Auch das kriegsbereite Heer führt nun einige leuchtende Kampfobjekte mit sich, die aber flackernd sukzessive ihren Geist aufgeben. Elsa ist in der Schlussszene ganz in Orange gewandet, und anstelle seines Schwertes, das Lohengrin mit sich führt (plus den hier unsichtbar bleibenden Attributen Ring und Horn) übergibt Lohengrin Elsa als Erinnerungsstücke für den erwarteten Heimkehrer, den vermissten Bruder Gottfried, eine orangefarbige Notfallbox. Diese schnallt  Elsa sich als Tornister auf den Rücken. Gottfried schließlich erscheint als grünes Ampelmännchen (also dem, was uns aus der DDR-Epoche übrig geblieben ist), das ein blinkendes grünes Peace-Zeichen als Friedenspalme mit sich führt.
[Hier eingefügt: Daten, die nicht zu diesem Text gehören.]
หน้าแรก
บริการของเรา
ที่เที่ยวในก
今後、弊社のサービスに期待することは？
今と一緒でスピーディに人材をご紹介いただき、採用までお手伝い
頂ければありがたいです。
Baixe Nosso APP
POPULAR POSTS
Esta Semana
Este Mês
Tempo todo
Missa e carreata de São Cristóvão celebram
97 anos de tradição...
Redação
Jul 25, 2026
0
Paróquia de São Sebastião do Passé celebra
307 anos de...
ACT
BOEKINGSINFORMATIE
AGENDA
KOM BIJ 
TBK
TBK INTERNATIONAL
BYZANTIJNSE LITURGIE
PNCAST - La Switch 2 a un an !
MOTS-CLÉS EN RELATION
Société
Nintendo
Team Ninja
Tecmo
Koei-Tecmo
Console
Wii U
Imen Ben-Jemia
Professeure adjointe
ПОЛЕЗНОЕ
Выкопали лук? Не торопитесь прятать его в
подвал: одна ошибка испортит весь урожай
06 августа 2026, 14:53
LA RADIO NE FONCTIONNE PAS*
Zu diesem Zeitpunkt hatte das Premierenpublikum aber bereits entschieden, dass die statische, allein der Musik und illustrierender Bildwelt angehörende Melange exakt das sei, was man von einer Bayreuther Aufführung erwarte. Die späten Denksportaufgaben des Regieteams um den Elektrospezialisten aus fernem Land wurden dabei subsumiert.

Das „Teamwork aus einem Guss“ (Sharon) wurde getragen von der musikalischen Basis durch Christian Thielemann, der mit dieser Partitur den Kanon der in Bayreuth erklingenden Werke Wagners für sich abgeschlossen hat. Originalität beanspruchen weniger sein Vorspiel als die vergleichsweise hell strukturierte Deutung des Vorspiels zum zweiten Akt (zu einem Monumental-Naturprospekt Rauchs) und das mit großem Temposchub zupackende Vorspiel zum dritten Akt. Klanglich wirkungsvoll der von Eberhard Friedrich einstudierte Chor, der sich in dieser Produktion ohne Gesichtsmasken (Rattenköpfe) auf das Singen konzentrieren kann. Unter den Gesangssolist_innen erbringt Georg Zeppenfeld erneut als König Heinrich die unangefochtene Spitzenleistung. Anja Harteros, insbesondere an der Bayerischen Staatsoper gefeiert, verströmt Wohllaut für Elsa, während Waltraud Meier ihren Zenit merklich überschritten hat: die schrillen Ausbrüche sind bestenfalls noch als dramatisch überspitzte Bosheiten zu verkraften. Erfreulich rund und kräftig Egils Silins, der dem Heerrufer eine Wotansstimme leiht, wohingegen Tomasz Konietczny als Telramund belfert, als gelte es seine verlorene Position als brabantische Führungsperson durch Lautstärke wieder wett zu machen.

Nach Roberto Alanyas Absage ist Pjotr Beczala in der Titelpartie eingesprungen, mit schöner Mittellage, aber dünnerer, enger Höhe. Die spannendste Musik des Schlussakts war in Bayreuth leider für Dezennien gestrichen, bis Hans Neuenfels sie für seine Inszenierung wenigstens partiell wieder öffnen ließ, um wenigstens die Geschichte der verkorksten Liebesbeziehung zu Ende erzählen zu können. Nun ist auch diese Szene wieder gestrichen – vielleicht mit Rücksicht auf den Tenor, dessen merkliche Textprobleme zeigen, dass er diese Partie noch nicht verinnerlicht oder seit seinem Dresdener Debüt bereits wieder vergessen hat.

Gleichwohl ausschließlich Jubel des mit viel Prominenz aus Politik und Showbusiness untersetzten Premierenpublikums.

  • Weitere Aufführungen: 29. Juli, 2., 6., und 10. August 2018.